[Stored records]
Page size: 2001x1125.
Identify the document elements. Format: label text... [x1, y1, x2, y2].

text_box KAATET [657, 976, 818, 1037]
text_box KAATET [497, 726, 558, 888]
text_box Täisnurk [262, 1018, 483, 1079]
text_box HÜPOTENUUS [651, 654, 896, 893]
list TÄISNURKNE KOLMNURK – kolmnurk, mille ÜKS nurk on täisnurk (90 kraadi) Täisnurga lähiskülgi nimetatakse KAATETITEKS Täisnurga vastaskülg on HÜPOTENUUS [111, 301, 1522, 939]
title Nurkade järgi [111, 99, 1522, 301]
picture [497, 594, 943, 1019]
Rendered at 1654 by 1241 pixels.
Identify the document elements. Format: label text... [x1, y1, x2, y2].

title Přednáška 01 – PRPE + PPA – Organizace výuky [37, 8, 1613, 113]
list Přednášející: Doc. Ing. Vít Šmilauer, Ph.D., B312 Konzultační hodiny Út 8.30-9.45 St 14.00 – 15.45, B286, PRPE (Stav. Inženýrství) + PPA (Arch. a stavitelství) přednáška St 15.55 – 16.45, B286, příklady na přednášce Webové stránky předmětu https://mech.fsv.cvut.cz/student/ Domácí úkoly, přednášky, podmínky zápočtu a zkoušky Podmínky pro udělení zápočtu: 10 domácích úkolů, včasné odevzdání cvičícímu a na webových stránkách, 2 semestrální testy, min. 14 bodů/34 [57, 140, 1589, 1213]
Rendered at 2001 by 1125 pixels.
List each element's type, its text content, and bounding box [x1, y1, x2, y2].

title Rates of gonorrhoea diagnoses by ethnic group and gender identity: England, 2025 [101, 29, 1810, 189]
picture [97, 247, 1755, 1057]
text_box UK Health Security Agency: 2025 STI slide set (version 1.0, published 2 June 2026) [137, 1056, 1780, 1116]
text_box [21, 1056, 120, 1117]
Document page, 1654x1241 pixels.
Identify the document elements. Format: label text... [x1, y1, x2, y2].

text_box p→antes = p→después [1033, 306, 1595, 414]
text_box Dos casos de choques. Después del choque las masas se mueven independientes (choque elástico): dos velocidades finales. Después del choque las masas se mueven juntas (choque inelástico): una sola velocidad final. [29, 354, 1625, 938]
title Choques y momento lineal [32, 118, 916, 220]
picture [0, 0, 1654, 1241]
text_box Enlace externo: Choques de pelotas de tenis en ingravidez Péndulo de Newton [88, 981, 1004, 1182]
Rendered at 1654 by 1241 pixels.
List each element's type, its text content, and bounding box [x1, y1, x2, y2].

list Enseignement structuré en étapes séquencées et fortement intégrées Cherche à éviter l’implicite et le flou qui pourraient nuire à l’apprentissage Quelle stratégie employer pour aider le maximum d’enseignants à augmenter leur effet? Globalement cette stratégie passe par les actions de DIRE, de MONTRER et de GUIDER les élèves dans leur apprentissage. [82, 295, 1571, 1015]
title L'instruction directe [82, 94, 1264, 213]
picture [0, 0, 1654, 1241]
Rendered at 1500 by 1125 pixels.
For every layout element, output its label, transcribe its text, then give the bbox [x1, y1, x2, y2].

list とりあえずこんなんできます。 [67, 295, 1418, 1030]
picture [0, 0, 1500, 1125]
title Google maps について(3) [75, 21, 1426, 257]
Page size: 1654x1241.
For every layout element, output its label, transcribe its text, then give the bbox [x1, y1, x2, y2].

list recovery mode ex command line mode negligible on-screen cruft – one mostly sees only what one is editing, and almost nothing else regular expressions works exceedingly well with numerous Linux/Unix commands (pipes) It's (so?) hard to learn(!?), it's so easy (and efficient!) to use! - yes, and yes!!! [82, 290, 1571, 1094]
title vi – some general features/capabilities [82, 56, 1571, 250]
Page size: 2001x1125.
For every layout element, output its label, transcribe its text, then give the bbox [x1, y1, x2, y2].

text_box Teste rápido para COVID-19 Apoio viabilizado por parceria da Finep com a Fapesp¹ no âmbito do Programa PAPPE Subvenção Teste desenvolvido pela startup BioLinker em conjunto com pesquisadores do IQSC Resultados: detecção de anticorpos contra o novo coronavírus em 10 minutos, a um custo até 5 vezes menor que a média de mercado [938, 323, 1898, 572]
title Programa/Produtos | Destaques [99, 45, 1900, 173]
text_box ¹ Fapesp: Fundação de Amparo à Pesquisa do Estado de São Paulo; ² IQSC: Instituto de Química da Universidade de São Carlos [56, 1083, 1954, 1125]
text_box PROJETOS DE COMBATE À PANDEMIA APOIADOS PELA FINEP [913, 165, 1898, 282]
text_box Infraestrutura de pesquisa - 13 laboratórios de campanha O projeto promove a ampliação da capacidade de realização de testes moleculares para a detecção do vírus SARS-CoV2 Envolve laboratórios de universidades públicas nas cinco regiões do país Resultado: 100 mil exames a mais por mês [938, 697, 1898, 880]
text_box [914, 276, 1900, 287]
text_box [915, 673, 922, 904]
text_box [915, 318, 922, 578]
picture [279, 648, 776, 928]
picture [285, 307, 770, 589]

Description of the task:
Quote all of the data above verbatim, line for line.

Task response:
Page size: 2001x1125.
Identify the document elements. Format: label text... [x1, y1, x2, y2].

text_box KAATET [657, 976, 818, 1037]
text_box KAATET [497, 726, 558, 888]
text_box Täisnurk [262, 1018, 483, 1079]
text_box HÜPOTENUUS [651, 654, 896, 893]
list TÄISNURKNE KOLMNURK – kolmnurk, mille ÜKS nurk on täisnurk (90 kraadi) Täisnurga lähiskülgi nimetatakse KAATETITEKS Täisnurga vastaskülg on HÜPOTENUUS [111, 301, 1522, 939]
title Nurkade järgi [111, 99, 1522, 301]
picture [497, 594, 943, 1019]
Rendered at 1654 by 1241 pixels.
Identify the document elements. Format: label text... [x1, y1, x2, y2].

title Přednáška 01 – PRPE + PPA – Organizace výuky [37, 8, 1613, 113]
list Přednášející: Doc. Ing. Vít Šmilauer, Ph.D., B312 Konzultační hodiny Út 8.30-9.45 St 14.00 – 15.45, B286, PRPE (Stav. Inženýrství) + PPA (Arch. a stavitelství) přednáška St 15.55 – 16.45, B286, příklady na přednášce Webové stránky předmětu https://mech.fsv.cvut.cz/student/ Domácí úkoly, přednášky, podmínky zápočtu a zkoušky Podmínky pro udělení zápočtu: 10 domácích úkolů, včasné odevzdání cvičícímu a na webových stránkách, 2 semestrální testy, min. 14 bodů/34 [57, 140, 1589, 1213]
Rendered at 2001 by 1125 pixels.
List each element's type, its text content, and bounding box [x1, y1, x2, y2].

title Rates of gonorrhoea diagnoses by ethnic group and gender identity: England, 2025 [101, 29, 1810, 189]
picture [97, 247, 1755, 1057]
text_box UK Health Security Agency: 2025 STI slide set (version 1.0, published 2 June 2026) [137, 1056, 1780, 1116]
text_box [21, 1056, 120, 1117]
Document page, 1654x1241 pixels.
Identify the document elements. Format: label text... [x1, y1, x2, y2].

text_box p→antes = p→después [1033, 306, 1595, 414]
text_box Dos casos de choques. Después del choque las masas se mueven independientes (choque elástico): dos velocidades finales. Después del choque las masas se mueven juntas (choque inelástico): una sola velocidad final. [29, 354, 1625, 938]
title Choques y momento lineal [32, 118, 916, 220]
picture [0, 0, 1654, 1241]
text_box Enlace externo: Choques de pelotas de tenis en ingravidez Péndulo de Newton [88, 981, 1004, 1182]
Rendered at 1654 by 1241 pixels.
List each element's type, its text content, and bounding box [x1, y1, x2, y2].

list Enseignement structuré en étapes séquencées et fortement intégrées Cherche à éviter l’implicite et le flou qui pourraient nuire à l’apprentissage Quelle stratégie employer pour aider le maximum d’enseignants à augmenter leur effet? Globalement cette stratégie passe par les actions de DIRE, de MONTRER et de GUIDER les élèves dans leur apprentissage. [82, 295, 1571, 1015]
title L'instruction directe [82, 94, 1264, 213]
picture [0, 0, 1654, 1241]
Rendered at 1500 by 1125 pixels.
For every layout element, output its label, transcribe its text, then give the bbox [x1, y1, x2, y2].

list とりあえずこんなんできます。 [67, 295, 1418, 1030]
picture [0, 0, 1500, 1125]
title Google maps について(3) [75, 21, 1426, 257]
Page size: 1654x1241.
For every layout element, output its label, transcribe its text, then give the bbox [x1, y1, x2, y2].

list recovery mode ex command line mode negligible on-screen cruft – one mostly sees only what one is editing, and almost nothing else regular expressions works exceedingly well with numerous Linux/Unix commands (pipes) It's (so?) hard to learn(!?), it's so easy (and efficient!) to use! - yes, and yes!!! [82, 290, 1571, 1094]
title vi – some general features/capabilities [82, 56, 1571, 250]
Page size: 2001x1125.
For every layout element, output its label, transcribe its text, then give the bbox [x1, y1, x2, y2].

text_box Teste rápido para COVID-19 Apoio viabilizado por parceria da Finep com a Fapesp¹ no âmbito do Programa PAPPE Subvenção Teste desenvolvido pela startup BioLinker em conjunto com pesquisadores do IQSC Resultados: detecção de anticorpos contra o novo coronavírus em 10 minutos, a um custo até 5 vezes menor que a média de mercado [938, 323, 1898, 572]
title Programa/Produtos | Destaques [99, 45, 1900, 173]
text_box ¹ Fapesp: Fundação de Amparo à Pesquisa do Estado de São Paulo; ² IQSC: Instituto de Química da Universidade de São Carlos [56, 1083, 1954, 1125]
text_box PROJETOS DE COMBATE À PANDEMIA APOIADOS PELA FINEP [913, 165, 1898, 282]
text_box Infraestrutura de pesquisa - 13 laboratórios de campanha O projeto promove a ampliação da capacidade de realização de testes moleculares para a detecção do vírus SARS-CoV2 Envolve laboratórios de universidades públicas nas cinco regiões do país Resultado: 100 mil exames a mais por mês [938, 697, 1898, 880]
text_box [914, 276, 1900, 287]
text_box [915, 673, 922, 904]
text_box [915, 318, 922, 578]
picture [279, 648, 776, 928]
picture [285, 307, 770, 589]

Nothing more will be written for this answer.